Activity → Could you print exactly the lines of the listing below, starting at the line that has "El 59% de los comerciantes encuestados" and ending at the line that has "interanual del 25% de la rentabilidad. Uno", and only those lines?

Data records →
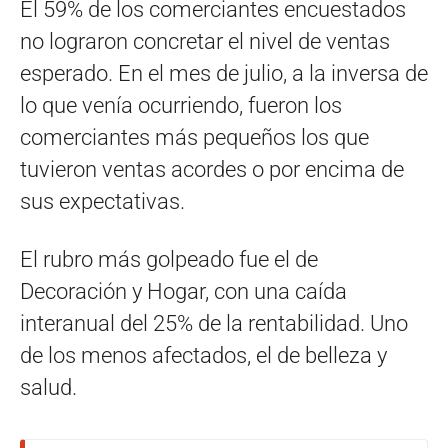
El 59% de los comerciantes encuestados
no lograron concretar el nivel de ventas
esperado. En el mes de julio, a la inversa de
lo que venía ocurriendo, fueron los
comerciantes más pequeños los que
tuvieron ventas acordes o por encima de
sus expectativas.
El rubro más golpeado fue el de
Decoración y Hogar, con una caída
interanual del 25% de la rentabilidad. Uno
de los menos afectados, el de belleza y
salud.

---

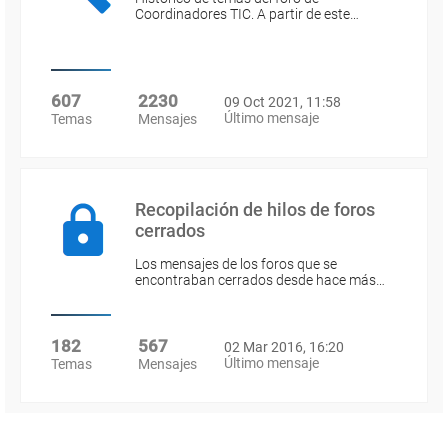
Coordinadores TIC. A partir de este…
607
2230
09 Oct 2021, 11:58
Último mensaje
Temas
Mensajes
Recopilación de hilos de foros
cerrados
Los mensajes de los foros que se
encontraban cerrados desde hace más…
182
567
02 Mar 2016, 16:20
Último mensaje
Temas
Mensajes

Result for this exercise →
El 59% de los comerciantes encuestados
no lograron concretar el nivel de ventas
esperado. En el mes de julio, a la inversa de
lo que venía ocurriendo, fueron los
comerciantes más pequeños los que
tuvieron ventas acordes o por encima de
sus expectativas.
El rubro más golpeado fue el de
Decoración y Hogar, con una caída
interanual del 25% de la rentabilidad. Uno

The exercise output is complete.